→ WHAT YOU NEED TO DO:
**1)** Set down, word for word, the stretch of the passage on Amazon's market power from "Yet as the committee" through "company’s explosive growth.".
**2)** Supply the next part of the passage on Amazon's market power, continuing from its final sentence.
### GIVEN PASSAGE ###
The chief executives from the four largest tech companies are soon to settle into the hot seat for a landmark hearing before the House Judiciary Committee, providing at long last a chance to get answers on just how these companies have been able to obtain such extraordinary market power.

Yet as the committee prepares for this hearing, new questions have emerged that underscored the need for the committee to address in order to ensure fair competition for one digital platform in particular: Amazon.

Third-party sellers now make up more than half of all Amazon gross merchandise sales, a dramatic transformation that demonstrates the important role these sellers have played in powering the company’s explosive growth.

And Amazon has significant incentives to continue growing its third-party marketplace: According to e-commerce experts, for every dollar that shoppers spend on products from third-party merchants as much as 50 cents goes back to Amazon.
### RECORDED DATA ###
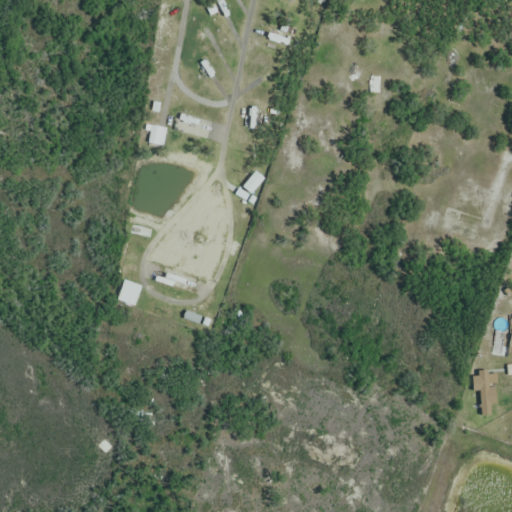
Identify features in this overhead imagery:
###
→ RESPONSE LIST:
**1)**
Yet as the committee prepares for this hearing, new questions have emerged that underscored the need for the committee to address in order to ensure fair competition for one digital platform in particular: Amazon.

Third-party sellers now make up more than half of all Amazon gross merchandise sales, a dramatic transformation that demonstrates the important role these sellers have played in powering the company’s explosive growth.

**2)**
At the same time, Amazon also boasts hundreds of private label brands across nearly all product categories, giving the company tremendous opportunity to experiment and gain a competitive advantage. In fact, in the past two years alone, the number of best-selling AmazonBasics has more than doubled.

Amazon executives have long maintained — even under sworn testimony — that the company keeps a barrier between third-party sellers and its own products and does not use data from these sellers to benefit its product strategy.

Yet recent revelations drew these claims into question, after a Wall Street Journal investigation exposed that “employees often consulted sales information on third-party vendors when developing private-label merchandise.”

Even despite all of these concerns over how Amazon treats smaller competitors, just this month the federal government still gave Amazon a plum contract — which House members must zero-in on during the coming hearing before Amazon is handed the keys to the kingdom.

When the Government Services Administration announced that it was seeking companies to help it build an online marketplace to easily buy small purchases like office supplies and furniture, third-party sellers — that have been burned by the company — began sounding the alarm.

These sellers warned throughout the solicitation process about how allowing bidders with a private label business to build the platform would leave open the possibility of government vendors having their data exploited, warning that handing companies like Amazon the contract could further stifle competition across the market for public sector purchasing.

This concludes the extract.